Houston noted that apprentices are paid for their college day and require constant supervision from skilled colleagues, meaning they are an investment in the future, not a source of immediate productivity. As these costs spiral, an increasing number of businesses are concluding that the investment is one they can no longer afford to make, with a quarter of firms surveyed by Enginuity already employing no apprentices whatsoever.
A Widening Skills Chasm
The retreat of SMEs from apprenticeship programs is creating a skills chasm that threatens the UK's long-term economic resilience. While overall apprenticeship numbers have seen a slight uptick, this masks a worrying trend: a continued fall in 'intermediate level' apprenticeships, the very entry-level positions typically filled by young people leaving school. These are the foundational roles that build the skilled workforce of tomorrow.
The decline is happening at the worst possible time. The UK's manufacturing and engineering sectors are facing a demographic time bomb. According to Make UK, over a quarter of manufacturers expect to lose at least 10% of their workforce to retirement within the next five years. Without a robust pipeline of new talent to replace these highly experienced workers, the sector faces a catastrophic loss of institutional knowledge and practical expertise.
The consequences of this growing skills gap are far-reaching. Enginuity's survey found that 60% of companies cited a lack of technical qualifications as a major challenge to recruitment. This skills deficit acts as a brake on growth, hindering innovation, reducing productivity, and ultimately undermining the UK's competitiveness on the global stage.
Policy vs. Reality: Is Government Support Enough?
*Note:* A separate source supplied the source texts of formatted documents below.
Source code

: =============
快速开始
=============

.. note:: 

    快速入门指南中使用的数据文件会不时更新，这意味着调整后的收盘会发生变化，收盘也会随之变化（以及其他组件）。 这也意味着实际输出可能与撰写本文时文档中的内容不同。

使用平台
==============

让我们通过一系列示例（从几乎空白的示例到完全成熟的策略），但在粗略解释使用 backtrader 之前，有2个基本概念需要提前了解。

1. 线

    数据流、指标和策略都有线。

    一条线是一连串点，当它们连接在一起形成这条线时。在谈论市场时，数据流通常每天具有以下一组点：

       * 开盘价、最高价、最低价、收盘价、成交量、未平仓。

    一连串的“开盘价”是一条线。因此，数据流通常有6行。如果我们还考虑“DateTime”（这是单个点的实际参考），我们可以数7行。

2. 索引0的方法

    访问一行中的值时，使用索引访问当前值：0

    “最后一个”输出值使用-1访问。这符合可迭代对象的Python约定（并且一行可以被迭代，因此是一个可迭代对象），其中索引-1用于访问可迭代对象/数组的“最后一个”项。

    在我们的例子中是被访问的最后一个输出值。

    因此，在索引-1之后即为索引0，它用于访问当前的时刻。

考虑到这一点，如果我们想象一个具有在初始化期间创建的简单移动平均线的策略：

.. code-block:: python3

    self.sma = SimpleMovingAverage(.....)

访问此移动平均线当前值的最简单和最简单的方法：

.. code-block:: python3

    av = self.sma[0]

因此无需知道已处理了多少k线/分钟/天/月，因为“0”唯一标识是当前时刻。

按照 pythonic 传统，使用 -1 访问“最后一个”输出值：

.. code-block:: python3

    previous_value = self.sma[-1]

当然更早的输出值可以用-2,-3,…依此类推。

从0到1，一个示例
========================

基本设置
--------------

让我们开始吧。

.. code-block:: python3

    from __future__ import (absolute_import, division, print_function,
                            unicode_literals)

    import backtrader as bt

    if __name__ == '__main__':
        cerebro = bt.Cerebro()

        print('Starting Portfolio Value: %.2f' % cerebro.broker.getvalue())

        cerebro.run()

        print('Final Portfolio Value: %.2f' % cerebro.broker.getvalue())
In response to the crisis, the government has rolled out a series of initiatives aimed at encouraging apprenticeship uptake among SMEs. As of April 2024, the government began fully funding the training and assessment costs for apprentices up to the age of 21 for non-levy paying SMEs. This was later extended to cover apprentices under 25, effectively eliminating the 5% co-investment previously required from small businesses.
Furthermore, larger, levy-paying companies can now transfer up to 50% of their unused funds to smaller firms, and new hiring incentives worth £2,000 are set to be introduced from October 2026 for employers taking on apprentices aged 16-24. These measures are part of a broader plan to reverse declining numbers and generate an additional 50,000 placements.
However, there is a growing consensus that these policies, while welcome, may not be enough to counteract the immense economic headwinds. The full funding only covers training costs, leaving SMEs to bear the full weight of rapidly increasing wages and other operational overheads. The OECD’s forecast of 4% inflation for the UK in 2026—the second-highest in the G7—suggests these cost pressures will not ease anytime soon.
Critically, the support measures are being viewed with skepticism by many on the front lines. Fewer than one in five manufacturing firms believe the current level of government support for skills is adequate. The impending replacement of the controversial Apprenticeship Levy with a new 'Growth and Skills Levy' in April 2026, while intended to offer more flexibility, also introduces another layer of uncertainty for businesses already struggling to plan for the future. The fundamental challenge remains: bridging the gap between government policy and the harsh economic reality faced by the small businesses that form the bedrock of the British economy.